Мы все - жертвы общественного лицемерия. Мы верим, что в глубине души мы - порядочные люди, заслуживающие понимания и снисхождения. Мне вспоминаются слова одной одноклассницы-абитуриентки, чуть не изнасилованной группой студентов: "Как же могло случиться, что вы такие сволочи? Вы же книги хорошие читаете, в театр ходите, у вас же семьи есть!" да, поразительно, но так оно и есть... Стая питается энергией, которая индивидуальному человеку не дана, и в ней человек сам себя не узнает.
Литература дает нам немало примеров тому, что человек склонен к подчинению и тогда способен на любое зло. Всегда ли? Конечно, нет, но исключения подтверждают правило. Так, один из случаев упорнейшего сопротивления коллективной воле - Уинстон Смит из романа Дж.Оруэлла "1984". В силу обстоятельств Уинстон не бунтует открыто, но долбит стену методично и упорно. Оруэлл добр к своему герою: полюбивший наконец Большого Брата Смит погибает. Если бы он остался жить, он был бы мертв как личность. Как страшна может быть всесильная, якобы благодетельная для индивида "общая воля", о которой писал Джон Локк! Общество, описанное Оруэллом, вырастает из общества демократического...

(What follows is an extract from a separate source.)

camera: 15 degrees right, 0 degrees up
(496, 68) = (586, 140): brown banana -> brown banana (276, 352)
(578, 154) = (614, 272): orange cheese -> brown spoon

Для западного общества характерно неявное, но тем не менее сильное давление на индивида. Конформизм последнего неизбежен - это вопрос выживания последнего, сохранения им своих социальных функций и положения. Иначе - дно. Западный человек привык и желает думать о себе как о свободной личности. Способы, которыми группа любой величины воздействует на своего отдельного члена, практически не подлежат обсуждению и даже редко кем замечаются. Именно поэтому были так неприятны обществу эксперименты психологов.

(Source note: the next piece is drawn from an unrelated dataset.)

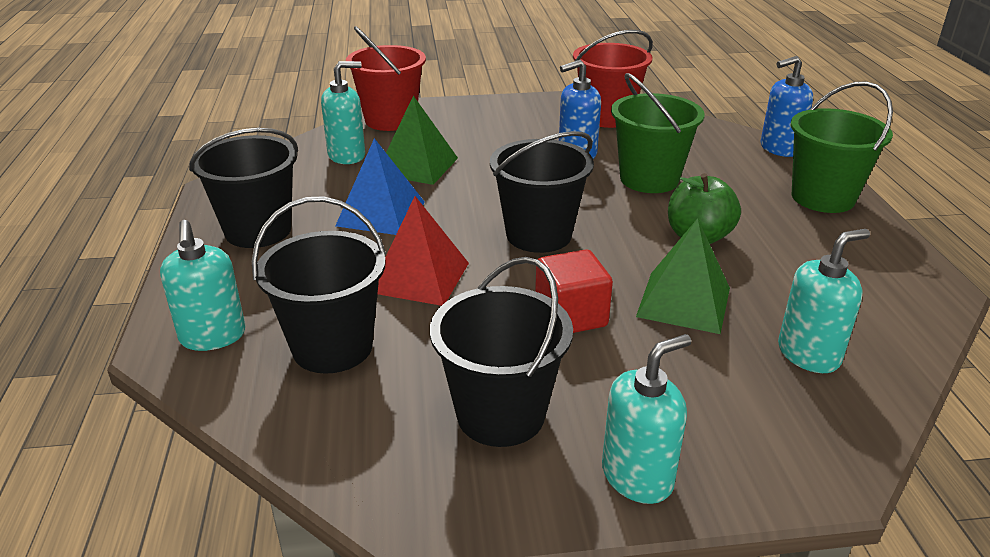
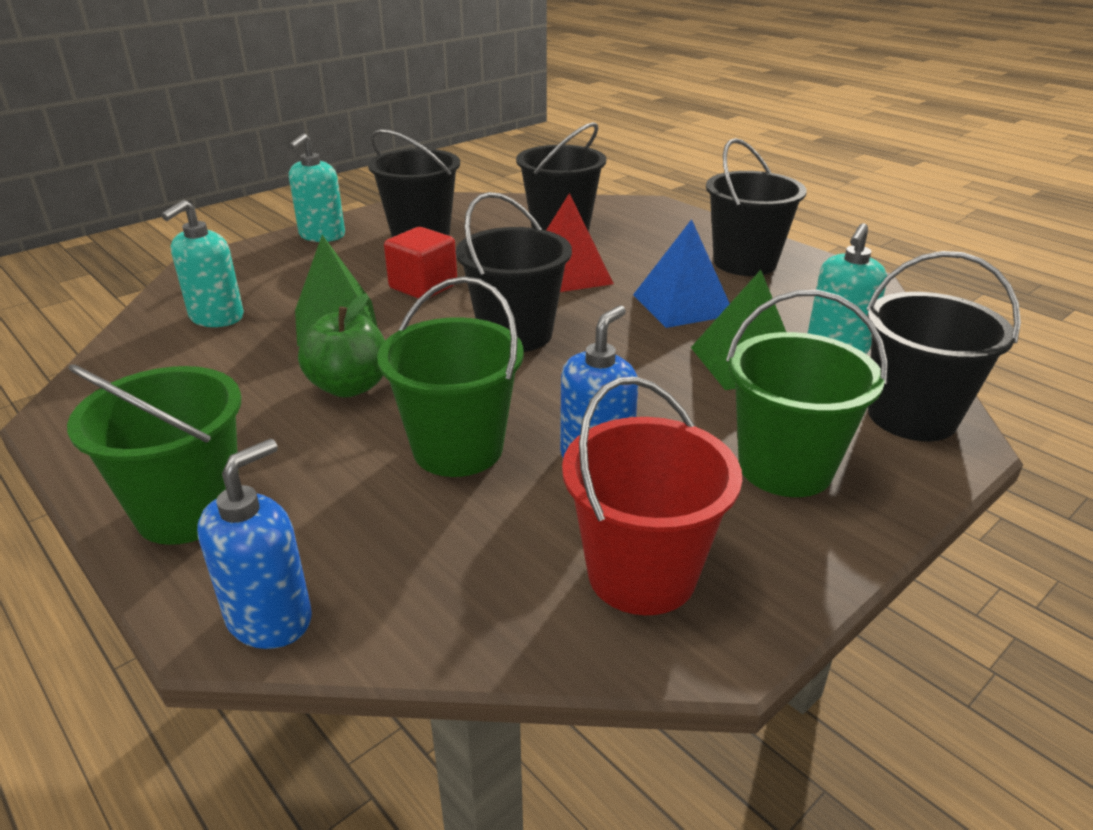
camera: 145 degrees right, 0 degrees up
(213, 336) = (637, 214): turquoise soap dispenser -> none
(390, 120) = (912, 416): red bucket -> black bucket
(490, 124) = (785, 467): none -> green bucket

Групповое мышление, как правило, проявляет стойкую сопротивляемость изменениям и новшествам. Социальные же лицемеры - необходимая принадлежность такого положения вещей. Они - наши отцы и матери, натягивающие на наши головы пуховую перину. Они не верят, что у человека может быть собственное мышление и ясный взгляд на общество и свое место в нем. Они знают за нас.

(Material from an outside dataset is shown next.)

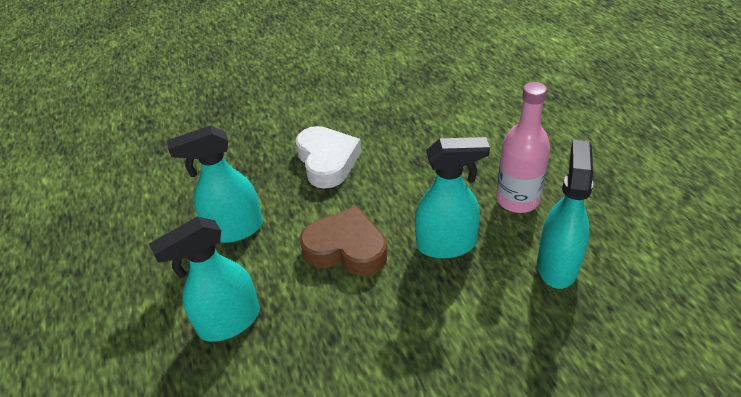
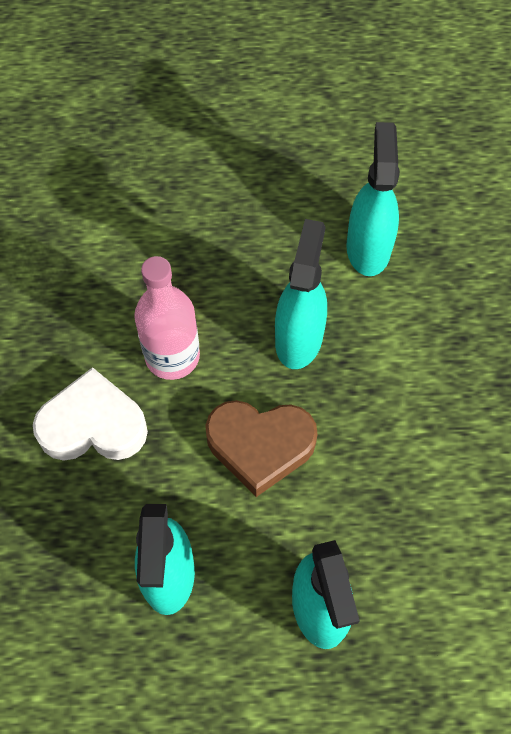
camera: 75 degrees left, 20 degrees up
(346, 248) = (260, 446): brown heart -> brown heart turned 120 degrees counterclockwise
(517, 199) = (263, 241): pink bottle -> pink bottle (172, 356)
(557, 265) = (368, 248): turquoise spray bottle -> turquoise spray bottle turned 60 degrees clockwise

Эксперименты психологов, как ни далеки они от реальной ситуации в нацистской Германии, вскрывают самую сущность тех импульсов, которые привели "простых, честных" людей к преступлению. В Германии или нет, а человек - везде человек. Главное - быть, как все, подчиняться властям всех уровней, не задавать вопросов, не отбиваться от коллектива... Что, разве не так? Как-то же это все-таки начиналось и лишь потом набрало скорость и размах! И если не остановиться, не задуматься, то можно начать с нажатия кнопки, посылающий легкий электрический шок бестолковому ученику... Совсем легкий, ему ведь не больно - а для общего дела необходимо...
(с) Надежда Деннис (Любомудрова); перепечатка из альманаха www.port-folio.org
Цитируемые источники (цитаты в переводе автора)
Fromm, Erich. The Sane Society. NY - Chicago - San Francisco: Holt, Rinehart and Winston, 1955.
Fromm, Erich. On Disobedience and Other Essays. NY: The Estate of Erich Fromm, 1982.
Locke, John. Second Treatise of Government. Wheeling, Illinois: Harlan Davidson, Inc., 1982.
Niebuhr, Reinhold. Moral Man and Immoral Society. NY: Charles Scribner's Sons, 1960.